▶ **Exercise directions**: Starting at the first line of the listing below, repeat each line exactly until the line containing "Figure 1: Schematics of tool movement", which you include. Leave out pictures.

:: Available records ::

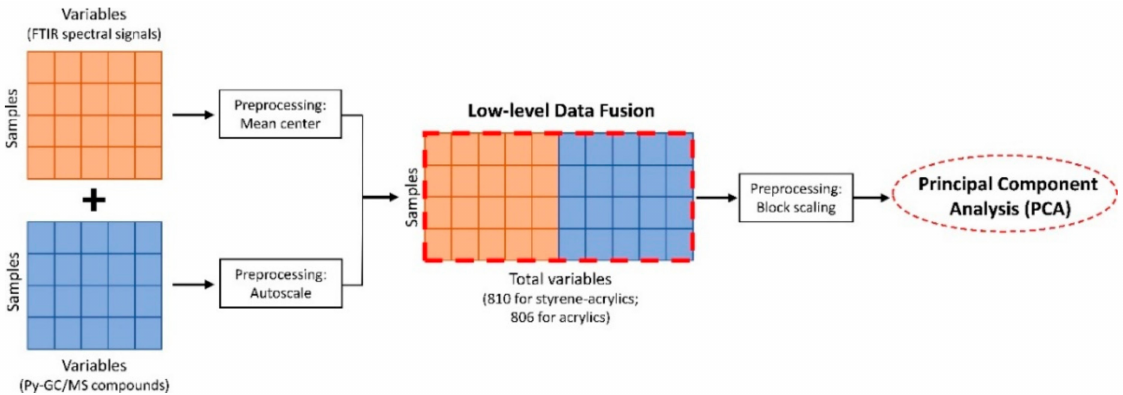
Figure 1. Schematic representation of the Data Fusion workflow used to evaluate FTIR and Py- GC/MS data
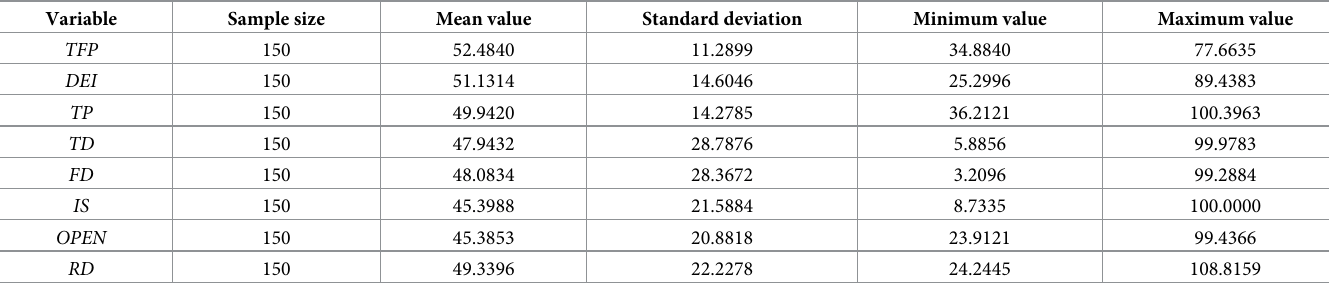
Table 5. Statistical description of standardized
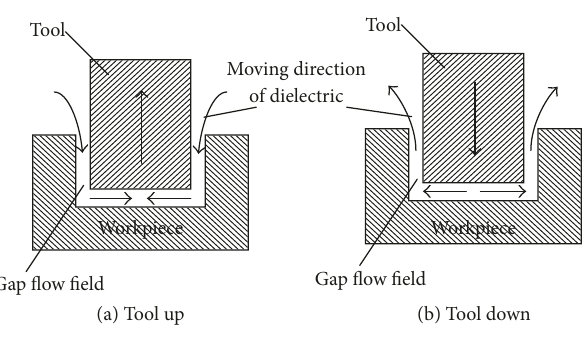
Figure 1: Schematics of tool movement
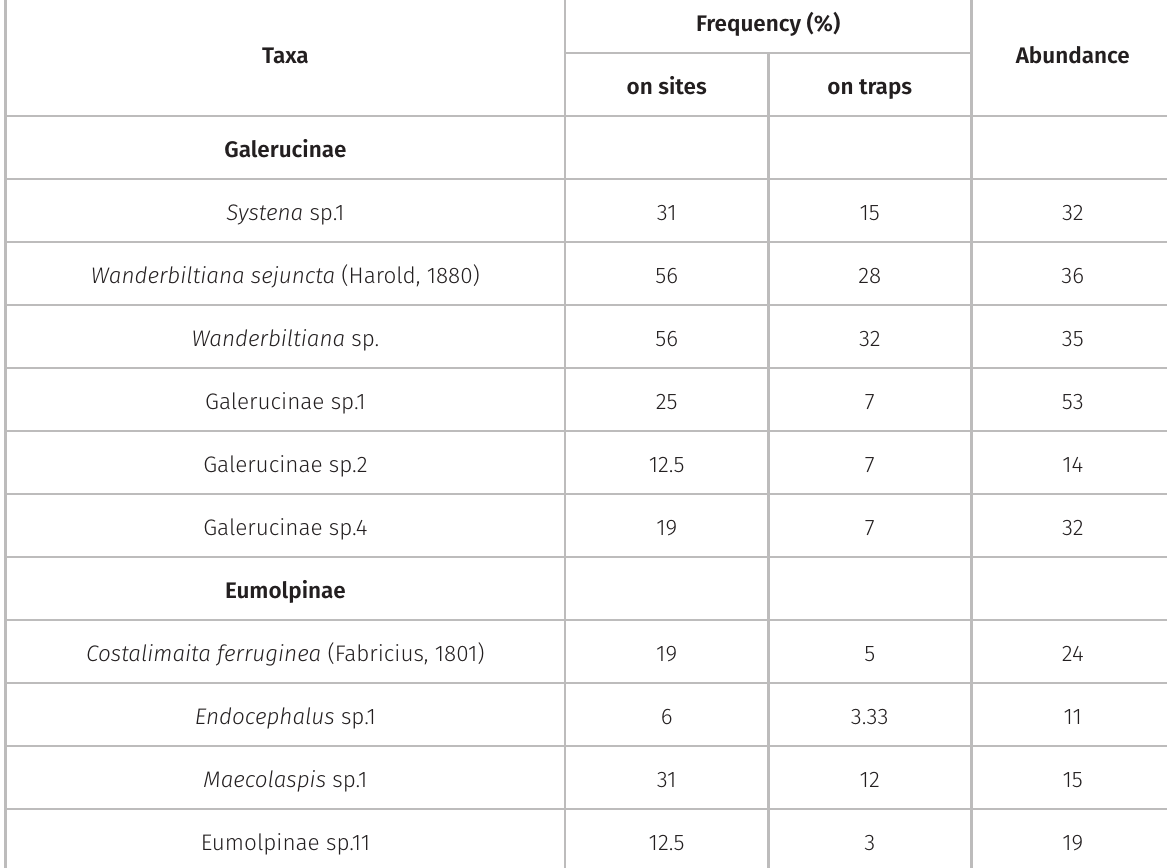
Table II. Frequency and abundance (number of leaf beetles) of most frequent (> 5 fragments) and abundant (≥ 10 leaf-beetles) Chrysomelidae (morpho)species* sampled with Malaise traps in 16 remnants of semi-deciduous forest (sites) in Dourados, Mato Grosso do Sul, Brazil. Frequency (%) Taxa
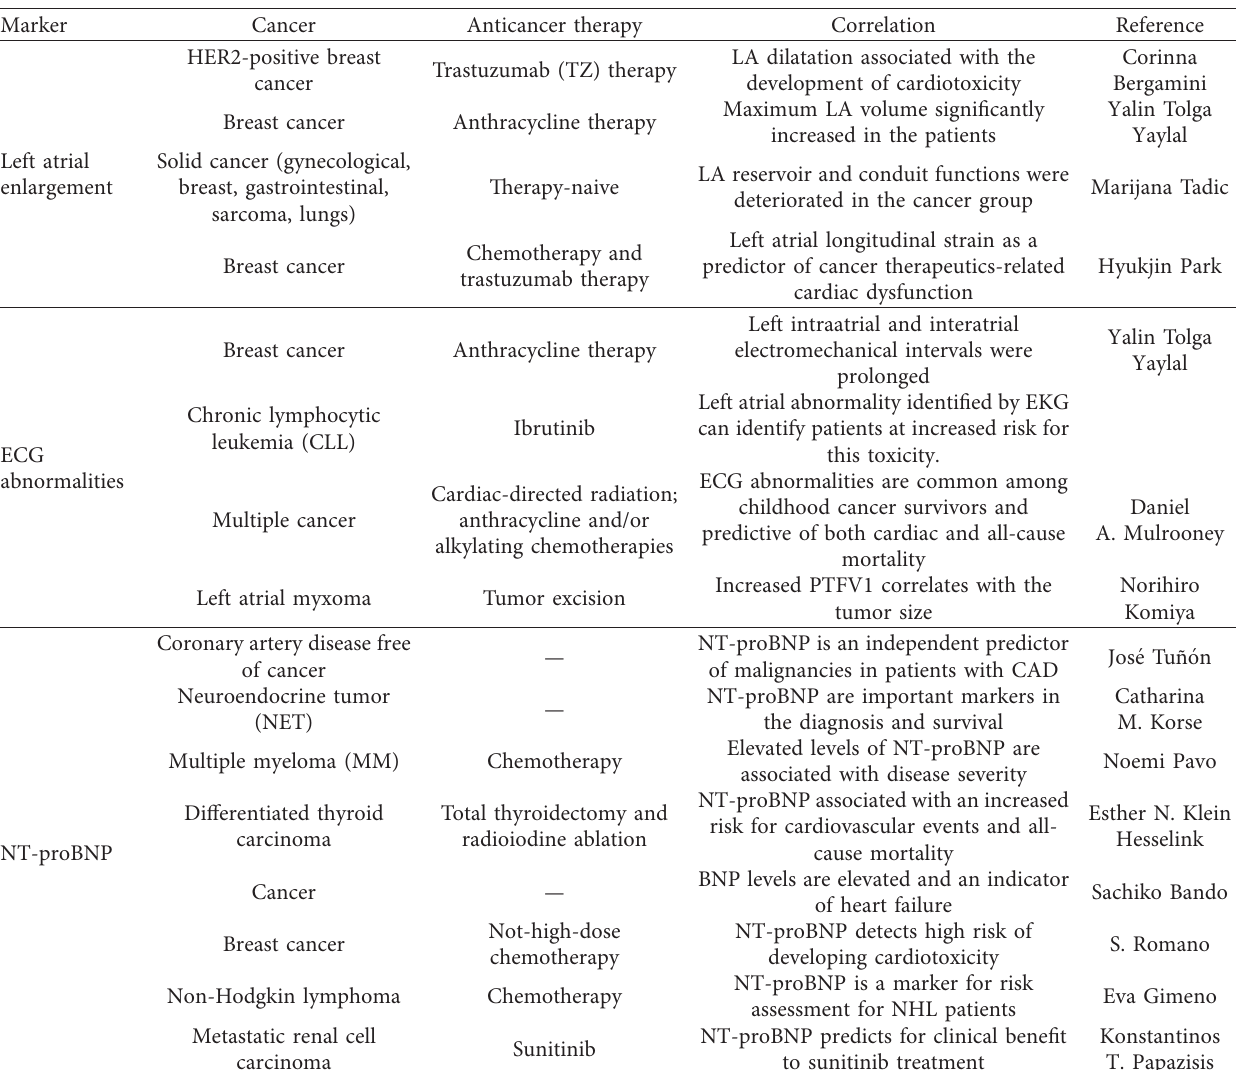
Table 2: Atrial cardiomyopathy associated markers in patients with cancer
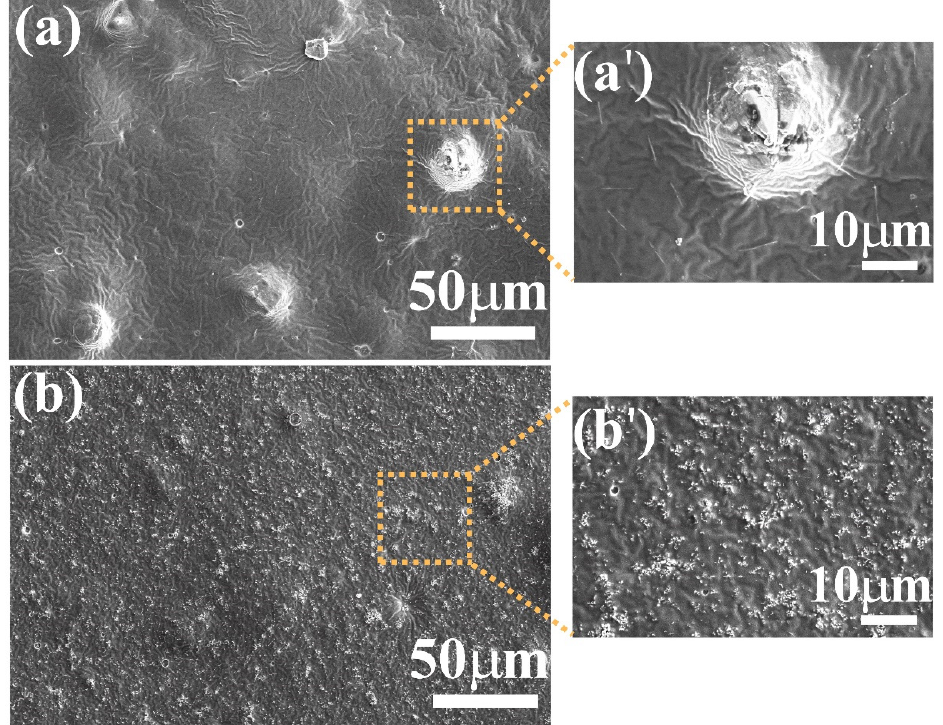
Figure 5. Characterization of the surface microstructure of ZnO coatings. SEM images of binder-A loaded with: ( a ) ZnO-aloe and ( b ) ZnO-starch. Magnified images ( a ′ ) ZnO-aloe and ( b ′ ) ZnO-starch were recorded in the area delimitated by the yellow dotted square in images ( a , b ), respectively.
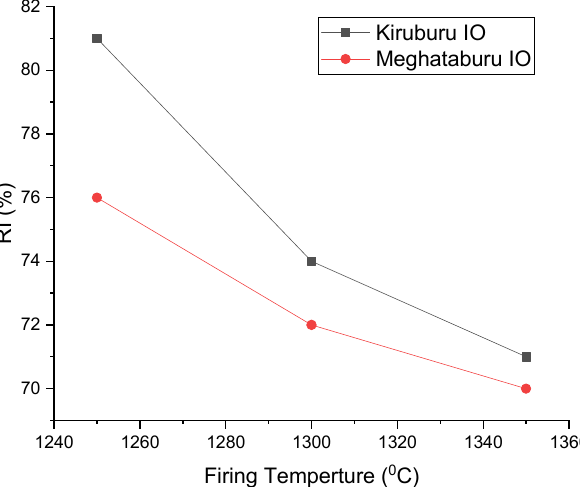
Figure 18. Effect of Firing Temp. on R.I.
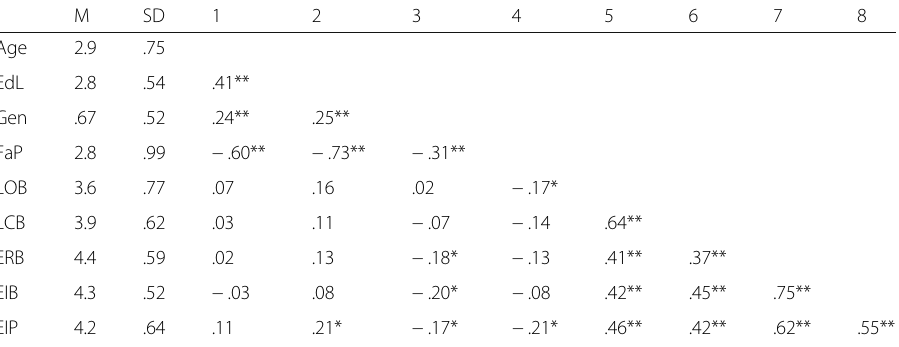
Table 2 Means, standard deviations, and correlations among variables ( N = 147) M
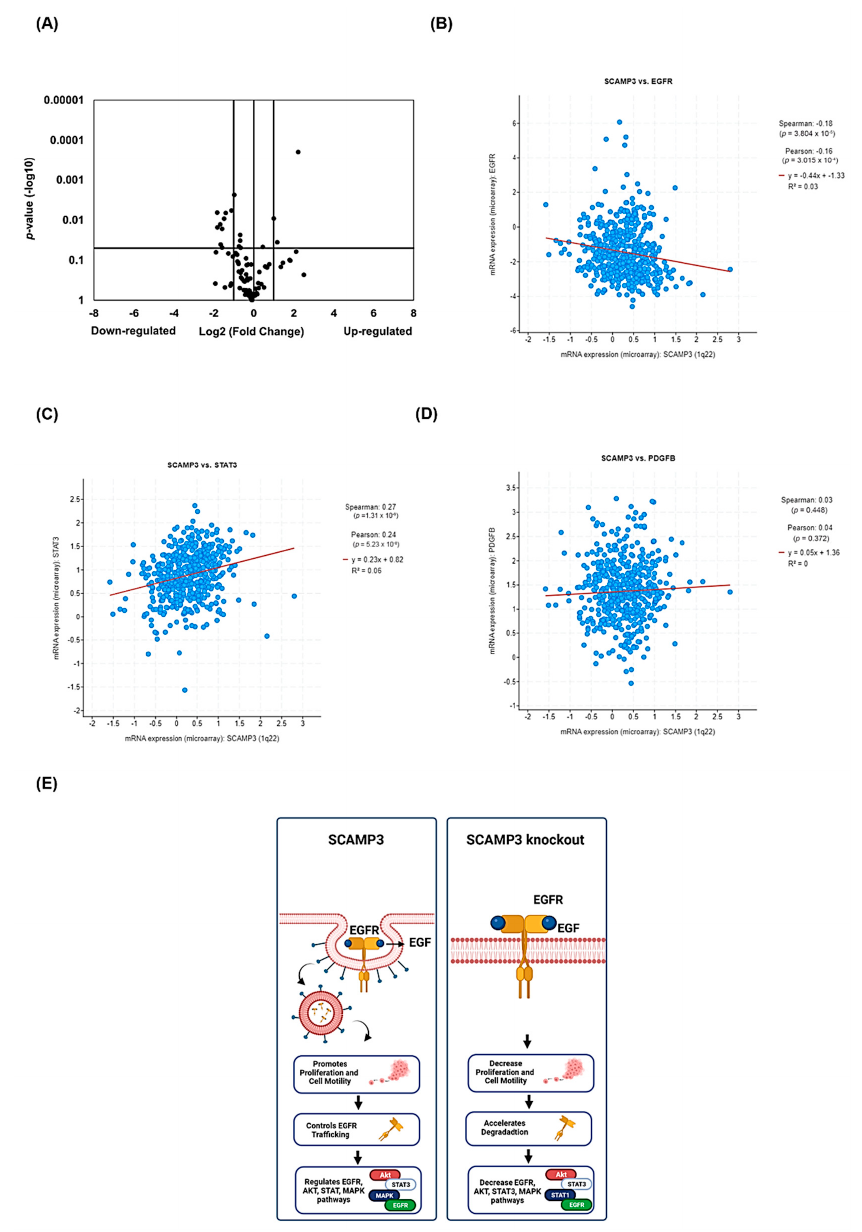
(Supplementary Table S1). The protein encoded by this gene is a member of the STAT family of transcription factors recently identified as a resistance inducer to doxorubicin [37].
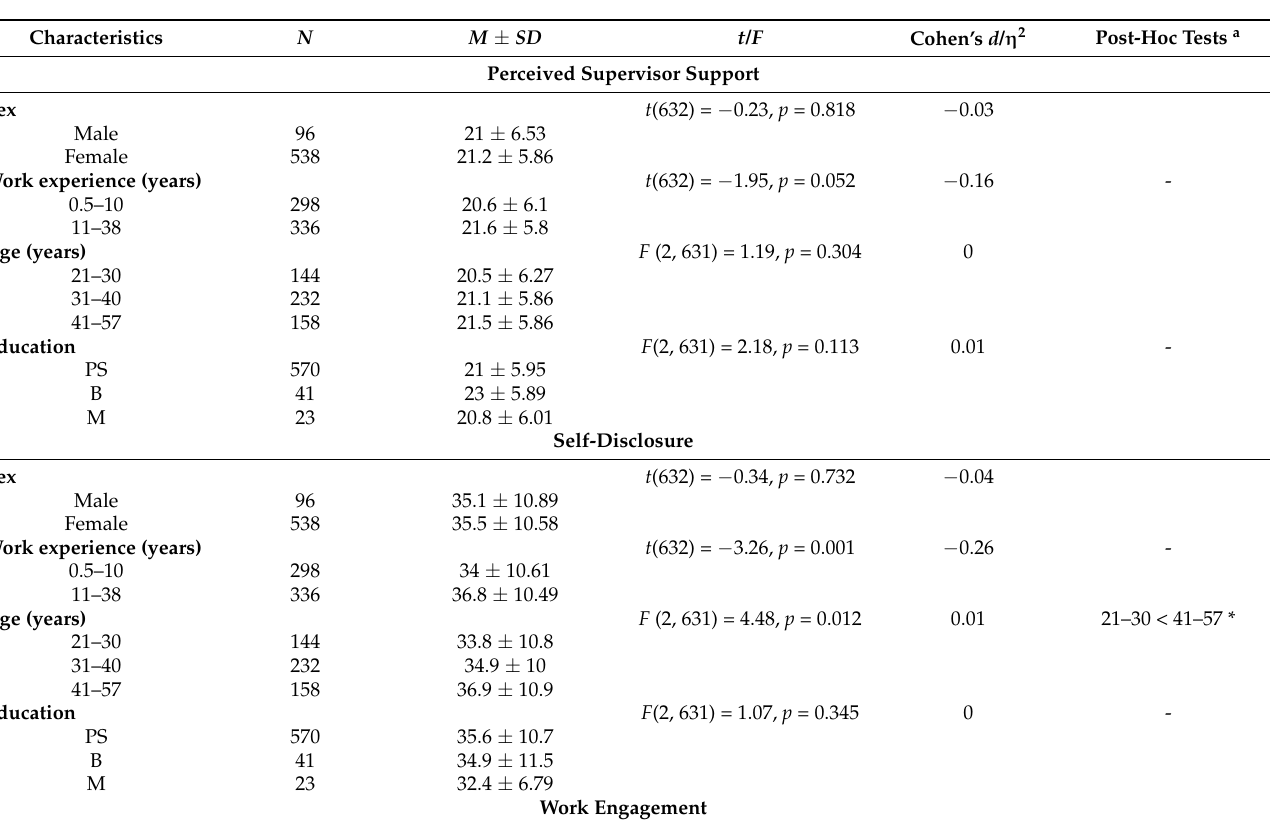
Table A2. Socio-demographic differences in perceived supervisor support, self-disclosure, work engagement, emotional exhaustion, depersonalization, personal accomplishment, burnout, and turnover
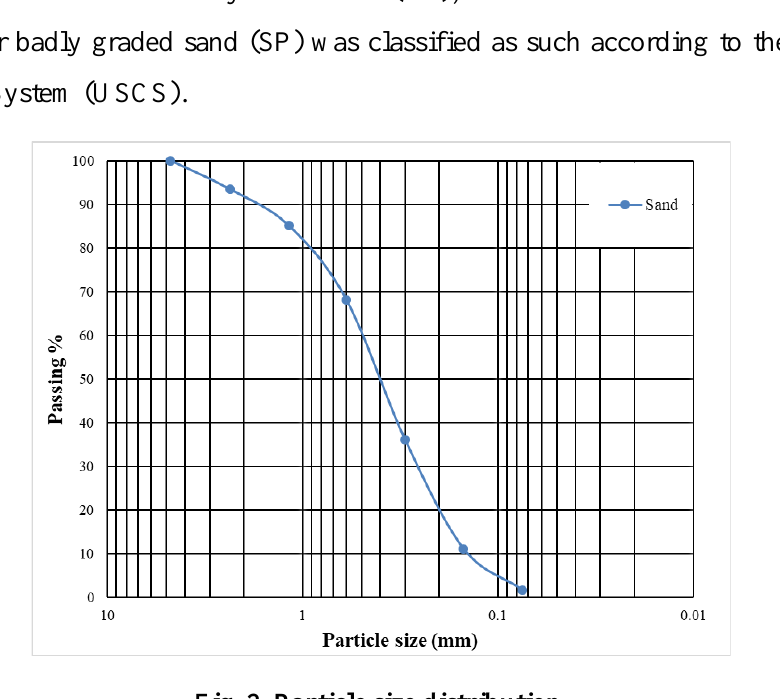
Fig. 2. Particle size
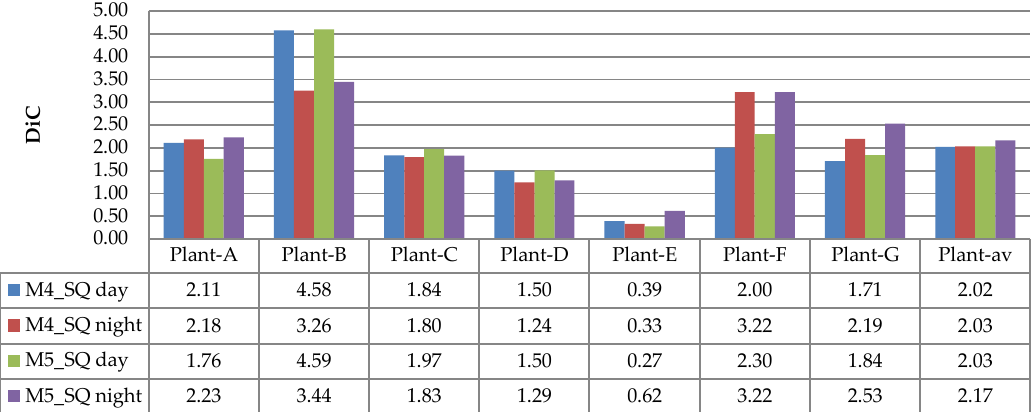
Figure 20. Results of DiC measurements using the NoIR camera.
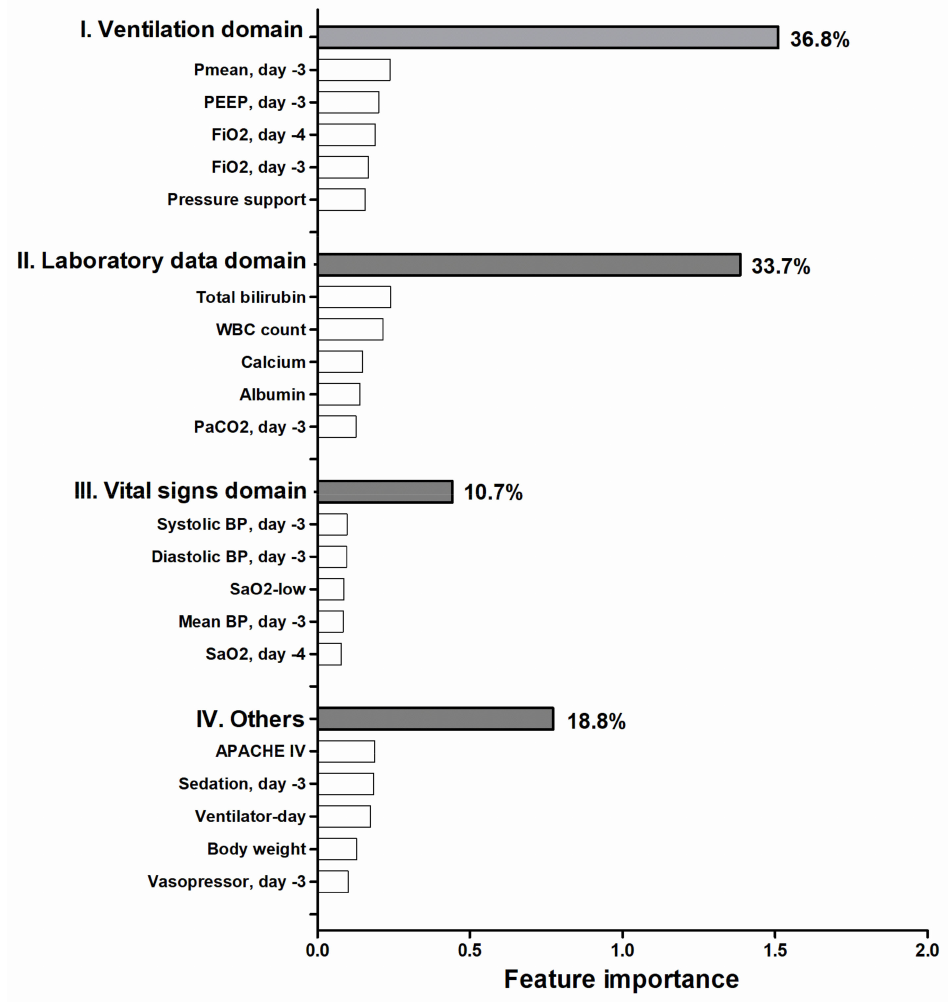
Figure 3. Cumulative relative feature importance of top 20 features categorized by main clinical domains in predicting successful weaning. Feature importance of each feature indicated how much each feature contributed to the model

:::

▶ **Output below**:
Figure 1. Schematic representation of the Data Fusion workflow used to evaluate FTIR and Py- GC/MS data
Table 5. Statistical description of standardized
Figure 1: Schematics of tool movement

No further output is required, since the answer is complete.